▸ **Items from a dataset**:

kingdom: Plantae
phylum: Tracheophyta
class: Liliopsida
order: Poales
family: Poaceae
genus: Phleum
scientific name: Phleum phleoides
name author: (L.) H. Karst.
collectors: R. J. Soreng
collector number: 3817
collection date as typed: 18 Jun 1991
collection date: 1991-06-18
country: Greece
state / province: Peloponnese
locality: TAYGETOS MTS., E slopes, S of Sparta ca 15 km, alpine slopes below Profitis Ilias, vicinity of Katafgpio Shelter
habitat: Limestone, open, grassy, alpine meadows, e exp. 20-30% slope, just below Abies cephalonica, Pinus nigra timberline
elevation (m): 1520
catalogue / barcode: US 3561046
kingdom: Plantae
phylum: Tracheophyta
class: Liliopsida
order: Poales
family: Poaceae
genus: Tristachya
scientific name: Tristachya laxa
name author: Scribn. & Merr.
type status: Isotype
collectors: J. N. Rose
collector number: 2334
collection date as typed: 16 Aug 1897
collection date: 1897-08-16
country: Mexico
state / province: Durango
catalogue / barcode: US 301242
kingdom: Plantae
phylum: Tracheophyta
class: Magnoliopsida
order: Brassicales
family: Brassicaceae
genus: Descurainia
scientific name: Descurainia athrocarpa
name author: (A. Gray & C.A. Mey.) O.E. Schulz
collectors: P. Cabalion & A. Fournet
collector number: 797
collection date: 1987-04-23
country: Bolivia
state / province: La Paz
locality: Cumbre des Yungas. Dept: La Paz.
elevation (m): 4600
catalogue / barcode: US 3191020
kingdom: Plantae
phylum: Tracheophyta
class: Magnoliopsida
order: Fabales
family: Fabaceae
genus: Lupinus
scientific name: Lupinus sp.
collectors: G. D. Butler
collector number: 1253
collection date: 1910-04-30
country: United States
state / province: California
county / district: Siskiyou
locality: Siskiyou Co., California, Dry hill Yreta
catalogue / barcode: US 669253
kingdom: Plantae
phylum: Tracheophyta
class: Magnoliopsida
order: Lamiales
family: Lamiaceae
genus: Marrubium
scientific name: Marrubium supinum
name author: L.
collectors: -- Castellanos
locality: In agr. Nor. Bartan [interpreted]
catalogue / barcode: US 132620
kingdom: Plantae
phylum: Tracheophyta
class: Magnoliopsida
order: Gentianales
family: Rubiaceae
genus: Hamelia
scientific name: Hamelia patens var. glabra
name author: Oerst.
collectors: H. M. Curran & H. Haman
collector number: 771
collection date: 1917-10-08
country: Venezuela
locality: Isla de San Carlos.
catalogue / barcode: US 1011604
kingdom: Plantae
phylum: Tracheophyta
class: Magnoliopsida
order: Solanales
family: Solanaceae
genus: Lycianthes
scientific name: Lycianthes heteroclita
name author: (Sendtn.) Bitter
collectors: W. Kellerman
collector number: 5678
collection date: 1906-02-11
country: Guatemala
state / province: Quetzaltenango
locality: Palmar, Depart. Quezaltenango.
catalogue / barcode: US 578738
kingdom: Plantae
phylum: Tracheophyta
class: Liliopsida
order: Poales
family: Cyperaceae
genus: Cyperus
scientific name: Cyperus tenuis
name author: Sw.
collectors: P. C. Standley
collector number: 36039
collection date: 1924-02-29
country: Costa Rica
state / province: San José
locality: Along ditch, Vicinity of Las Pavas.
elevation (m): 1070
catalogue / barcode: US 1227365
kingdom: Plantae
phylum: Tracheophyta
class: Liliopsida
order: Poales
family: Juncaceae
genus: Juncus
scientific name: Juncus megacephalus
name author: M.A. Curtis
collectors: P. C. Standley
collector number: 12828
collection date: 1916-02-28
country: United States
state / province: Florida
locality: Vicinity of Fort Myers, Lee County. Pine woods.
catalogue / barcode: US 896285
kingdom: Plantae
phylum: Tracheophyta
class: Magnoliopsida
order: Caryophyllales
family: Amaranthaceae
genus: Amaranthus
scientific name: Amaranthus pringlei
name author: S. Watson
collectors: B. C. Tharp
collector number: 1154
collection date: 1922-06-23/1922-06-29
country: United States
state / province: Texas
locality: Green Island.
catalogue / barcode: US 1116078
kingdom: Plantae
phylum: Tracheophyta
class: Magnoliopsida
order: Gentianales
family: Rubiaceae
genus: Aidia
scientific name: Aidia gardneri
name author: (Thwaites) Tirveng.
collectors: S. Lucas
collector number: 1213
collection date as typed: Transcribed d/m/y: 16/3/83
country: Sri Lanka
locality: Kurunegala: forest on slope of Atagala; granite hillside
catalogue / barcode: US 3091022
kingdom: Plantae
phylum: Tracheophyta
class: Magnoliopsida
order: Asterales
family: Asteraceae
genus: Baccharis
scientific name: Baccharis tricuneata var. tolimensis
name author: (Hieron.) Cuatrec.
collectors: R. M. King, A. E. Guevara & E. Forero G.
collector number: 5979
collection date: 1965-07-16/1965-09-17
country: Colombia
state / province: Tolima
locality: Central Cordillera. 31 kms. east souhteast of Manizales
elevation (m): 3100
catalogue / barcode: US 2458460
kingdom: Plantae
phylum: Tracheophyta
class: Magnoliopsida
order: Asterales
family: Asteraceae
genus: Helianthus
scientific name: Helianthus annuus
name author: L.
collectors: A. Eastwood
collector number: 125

▸ **GOAL**: Extract every line of the listing above and reproduce each one unchanged, in its original order.

▸ **PROBLEM SOLUTION**:
kingdom: Plantae
phylum: Tracheophyta
class: Liliopsida
order: Poales
family: Poaceae
genus: Phleum
scientific name: Phleum phleoides
name author: (L.) H. Karst.
collectors: R. J. Soreng
collector number: 3817
collection date as typed: 18 Jun 1991
collection date: 1991-06-18
country: Greece
state / province: Peloponnese
locality: TAYGETOS MTS., E slopes, S of Sparta ca 15 km, alpine slopes below Profitis Ilias, vicinity of Katafgpio Shelter
habitat: Limestone, open, grassy, alpine meadows, e exp. 20-30% slope, just below Abies cephalonica, Pinus nigra timberline
elevation (m): 1520
catalogue / barcode: US 3561046
kingdom: Plantae
phylum: Tracheophyta
class: Liliopsida
order: Poales
family: Poaceae
genus: Tristachya
scientific name: Tristachya laxa
name author: Scribn. & Merr.
type status: Isotype
collectors: J. N. Rose
collector number: 2334
collection date as typed: 16 Aug 1897
collection date: 1897-08-16
country: Mexico
state / province: Durango
catalogue / barcode: US 301242
kingdom: Plantae
phylum: Tracheophyta
class: Magnoliopsida
order: Brassicales
family: Brassicaceae
genus: Descurainia
scientific name: Descurainia athrocarpa
name author: (A. Gray & C.A. Mey.) O.E. Schulz
collectors: P. Cabalion & A. Fournet
collector number: 797
collection date: 1987-04-23
country: Bolivia
state / province: La Paz
locality: Cumbre des Yungas. Dept: La Paz.
elevation (m): 4600
catalogue / barcode: US 3191020
kingdom: Plantae
phylum: Tracheophyta
class: Magnoliopsida
order: Fabales
family: Fabaceae
genus: Lupinus
scientific name: Lupinus sp.
collectors: G. D. Butler
collector number: 1253
collection date: 1910-04-30
country: United States
state / province: California
county / district: Siskiyou
locality: Siskiyou Co., California, Dry hill Yreta
catalogue / barcode: US 669253
kingdom: Plantae
phylum: Tracheophyta
class: Magnoliopsida
order: Lamiales
family: Lamiaceae
genus: Marrubium
scientific name: Marrubium supinum
name author: L.
collectors: -- Castellanos
locality: In agr. Nor. Bartan [interpreted]
catalogue / barcode: US 132620
kingdom: Plantae
phylum: Tracheophyta
class: Magnoliopsida
order: Gentianales
family: Rubiaceae
genus: Hamelia
scientific name: Hamelia patens var. glabra
name author: Oerst.
collectors: H. M. Curran & H. Haman
collector number: 771
collection date: 1917-10-08
country: Venezuela
locality: Isla de San Carlos.
catalogue / barcode: US 1011604
kingdom: Plantae
phylum: Tracheophyta
class: Magnoliopsida
order: Solanales
family: Solanaceae
genus: Lycianthes
scientific name: Lycianthes heteroclita
name author: (Sendtn.) Bitter
collectors: W. Kellerman
collector number: 5678
collection date: 1906-02-11
country: Guatemala
state / province: Quetzaltenango
locality: Palmar, Depart. Quezaltenango.
catalogue / barcode: US 578738
kingdom: Plantae
phylum: Tracheophyta
class: Liliopsida
order: Poales
family: Cyperaceae
genus: Cyperus
scientific name: Cyperus tenuis
name author: Sw.
collectors: P. C. Standley
collector number: 36039
collection date: 1924-02-29
country: Costa Rica
state / province: San José
locality: Along ditch, Vicinity of Las Pavas.
elevation (m): 1070
catalogue / barcode: US 1227365
kingdom: Plantae
phylum: Tracheophyta
class: Liliopsida
order: Poales
family: Juncaceae
genus: Juncus
scientific name: Juncus megacephalus
name author: M.A. Curtis
collectors: P. C. Standley
collector number: 12828
collection date: 1916-02-28
country: United States
state / province: Florida
locality: Vicinity of Fort Myers, Lee County. Pine woods.
catalogue / barcode: US 896285
kingdom: Plantae
phylum: Tracheophyta
class: Magnoliopsida
order: Caryophyllales
family: Amaranthaceae
genus: Amaranthus
scientific name: Amaranthus pringlei
name author: S. Watson
collectors: B. C. Tharp
collector number: 1154
collection date: 1922-06-23/1922-06-29
country: United States
state / province: Texas
locality: Green Island.
catalogue / barcode: US 1116078
kingdom: Plantae
phylum: Tracheophyta
class: Magnoliopsida
order: Gentianales
family: Rubiaceae
genus: Aidia
scientific name: Aidia gardneri
name author: (Thwaites) Tirveng.
collectors: S. Lucas
collector number: 1213
collection date as typed: Transcribed d/m/y: 16/3/83
country: Sri Lanka
locality: Kurunegala: forest on slope of Atagala; granite hillside
catalogue / barcode: US 3091022
kingdom: Plantae
phylum: Tracheophyta
class: Magnoliopsida
order: Asterales
family: Asteraceae
genus: Baccharis
scientific name: Baccharis tricuneata var. tolimensis
name author: (Hieron.) Cuatrec.
collectors: R. M. King, A. E. Guevara & E. Forero G.
collector number: 5979
collection date: 1965-07-16/1965-09-17
country: Colombia
state / province: Tolima
locality: Central Cordillera. 31 kms. east souhteast of Manizales
elevation (m): 3100
catalogue / barcode: US 2458460
kingdom: Plantae
phylum: Tracheophyta
class: Magnoliopsida
order: Asterales
family: Asteraceae
genus: Helianthus
scientific name: Helianthus annuus
name author: L.
collectors: A. Eastwood
collector number: 125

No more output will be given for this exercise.